Extract each line of the records that contains the string "auch".

RECORDS SUPPLIED START

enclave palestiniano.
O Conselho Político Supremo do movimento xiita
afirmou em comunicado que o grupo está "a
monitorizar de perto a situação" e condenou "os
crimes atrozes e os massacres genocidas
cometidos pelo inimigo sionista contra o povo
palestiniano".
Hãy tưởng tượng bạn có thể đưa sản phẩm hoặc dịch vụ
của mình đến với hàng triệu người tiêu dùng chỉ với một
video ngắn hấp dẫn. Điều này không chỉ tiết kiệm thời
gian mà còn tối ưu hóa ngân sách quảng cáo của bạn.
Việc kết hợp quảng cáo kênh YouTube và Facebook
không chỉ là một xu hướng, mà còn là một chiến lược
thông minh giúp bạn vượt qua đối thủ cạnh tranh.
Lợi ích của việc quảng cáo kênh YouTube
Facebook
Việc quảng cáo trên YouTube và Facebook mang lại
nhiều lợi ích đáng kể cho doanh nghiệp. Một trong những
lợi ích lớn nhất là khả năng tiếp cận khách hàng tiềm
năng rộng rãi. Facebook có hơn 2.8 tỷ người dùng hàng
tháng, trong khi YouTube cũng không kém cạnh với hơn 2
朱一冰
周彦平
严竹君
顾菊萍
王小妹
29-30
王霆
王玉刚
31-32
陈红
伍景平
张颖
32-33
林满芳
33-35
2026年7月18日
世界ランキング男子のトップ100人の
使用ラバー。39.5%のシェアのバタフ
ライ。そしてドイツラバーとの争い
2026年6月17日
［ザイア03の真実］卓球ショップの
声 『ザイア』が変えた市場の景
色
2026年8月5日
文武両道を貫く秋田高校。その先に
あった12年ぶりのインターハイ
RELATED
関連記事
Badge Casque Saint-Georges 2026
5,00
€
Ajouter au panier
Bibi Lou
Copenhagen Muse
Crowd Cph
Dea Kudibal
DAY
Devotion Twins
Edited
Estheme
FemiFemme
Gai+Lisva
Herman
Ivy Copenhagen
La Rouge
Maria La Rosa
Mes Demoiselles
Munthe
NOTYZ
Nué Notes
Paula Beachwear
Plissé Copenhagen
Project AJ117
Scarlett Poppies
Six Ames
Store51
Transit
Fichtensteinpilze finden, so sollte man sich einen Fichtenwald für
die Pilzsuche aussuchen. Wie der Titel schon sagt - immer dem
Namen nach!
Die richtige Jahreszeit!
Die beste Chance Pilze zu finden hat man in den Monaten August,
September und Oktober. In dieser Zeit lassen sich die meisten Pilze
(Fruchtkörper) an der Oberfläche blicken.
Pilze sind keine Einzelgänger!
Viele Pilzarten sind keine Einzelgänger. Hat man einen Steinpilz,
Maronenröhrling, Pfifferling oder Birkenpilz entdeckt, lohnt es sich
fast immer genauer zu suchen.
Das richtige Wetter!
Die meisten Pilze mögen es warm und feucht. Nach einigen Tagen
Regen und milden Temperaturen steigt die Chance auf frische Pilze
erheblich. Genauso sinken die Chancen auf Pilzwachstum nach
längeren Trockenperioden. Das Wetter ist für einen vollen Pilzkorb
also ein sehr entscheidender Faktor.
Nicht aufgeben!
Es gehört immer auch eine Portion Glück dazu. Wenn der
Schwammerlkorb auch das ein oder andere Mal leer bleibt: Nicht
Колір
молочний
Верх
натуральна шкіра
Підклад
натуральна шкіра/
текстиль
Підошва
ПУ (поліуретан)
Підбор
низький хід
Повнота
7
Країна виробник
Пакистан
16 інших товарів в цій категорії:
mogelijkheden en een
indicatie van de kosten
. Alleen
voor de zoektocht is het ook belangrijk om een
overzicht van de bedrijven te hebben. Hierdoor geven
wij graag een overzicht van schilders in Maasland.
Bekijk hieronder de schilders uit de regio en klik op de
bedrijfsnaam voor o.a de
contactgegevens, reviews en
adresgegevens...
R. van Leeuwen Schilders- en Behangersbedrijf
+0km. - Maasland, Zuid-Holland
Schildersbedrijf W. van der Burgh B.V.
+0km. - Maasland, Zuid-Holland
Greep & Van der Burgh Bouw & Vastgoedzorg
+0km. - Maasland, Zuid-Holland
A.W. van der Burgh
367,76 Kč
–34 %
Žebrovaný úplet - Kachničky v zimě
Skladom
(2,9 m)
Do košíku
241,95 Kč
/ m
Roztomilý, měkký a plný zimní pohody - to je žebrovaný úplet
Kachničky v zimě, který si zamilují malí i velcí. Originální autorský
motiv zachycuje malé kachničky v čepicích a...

RECORDS SUPPLIED END

[PROBLEM SOLUTION]
Es gehört immer auch eine Portion Glück dazu. Wenn der
Schwammerlkorb auch das ein oder andere Mal leer bleibt: Nicht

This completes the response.